▶ [Work to complete]:
Turn everything from the line containing "Canadian Foundation for Climate and Atmospheric Sciences" down to the line containing "result of a", both included, into a JSON list of strings with one string per line, leaving out blank lines.

▶ [Extracted records]:
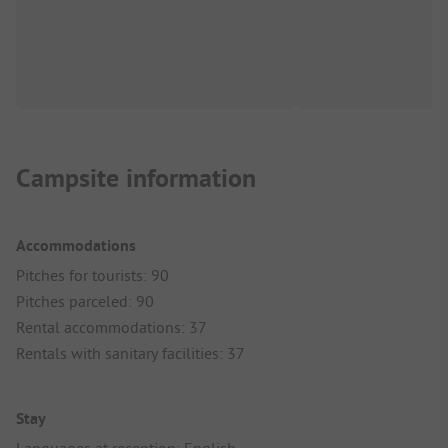
Campsite information
Accommodations
Pitches for tourists: 90
Pitches parceled: 90
Rental accommodations: 37
Rentals with sanitary facilities: 37
Stay
Languages at reception: English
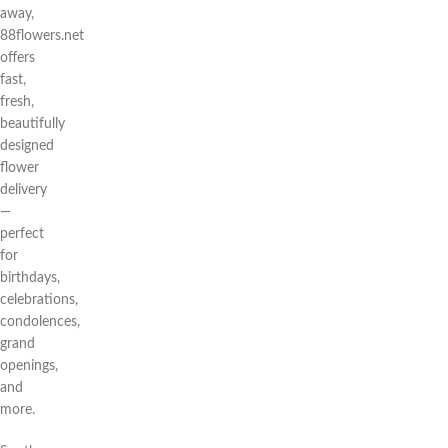
away,
88flowers.net
offers
fast,
fresh,
beautifully
designed
flower
delivery
—
perfect
for
birthdays,
celebrations,
condolences,
grand
openings,
and
more.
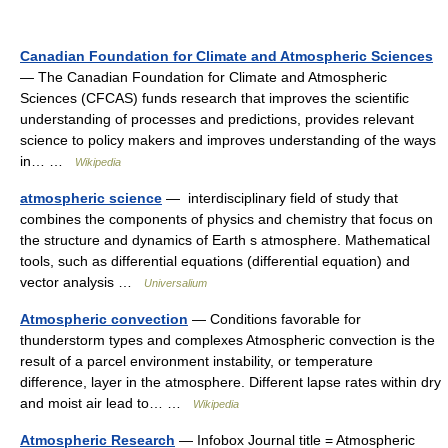
Canadian Foundation for Climate and Atmospheric Sciences
— The Canadian Foundation for Climate and Atmospheric
Sciences (CFCAS) funds research that improves the scientific
understanding of processes and predictions, provides relevant
science to policy makers and improves understanding of the ways
in… …
Wikipedia
atmospheric science
— interdisciplinary field of study that
combines the components of physics and chemistry that focus on
the structure and dynamics of Earth s atmosphere. Mathematical
tools, such as differential equations (differential equation) and
vector analysis …
Universalium
Atmospheric convection
— Conditions favorable for
thunderstorm types and complexes Atmospheric convection is the
result of a parcel environment instability, or temperature
difference, layer in the atmosphere. Different lapse rates within dry
and moist air lead to… …
Wikipedia
Atmospheric Research
— Infobox Journal title = Atmospheric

▶ [Solution for this exercise]:
[
  "Canadian Foundation for Climate and Atmospheric Sciences",
  "— The Canadian Foundation for Climate and Atmospheric",
  "Sciences (CFCAS) funds research that improves the scientific",
  "understanding of processes and predictions, provides relevant",
  "science to policy makers and improves understanding of the ways",
  "in… …",
  "Wikipedia",
  "atmospheric science",
  "— interdisciplinary field of study that",
  "combines the components of physics and chemistry that focus on",
  "the structure and dynamics of Earth s atmosphere. Mathematical",
  "tools, such as differential equations (differential equation) and",
  "vector analysis …",
  "Universalium",
  "Atmospheric convection",
  "— Conditions favorable for",
  "thunderstorm types and complexes Atmospheric convection is the",
  "result of a parcel environment instability, or temperature"
]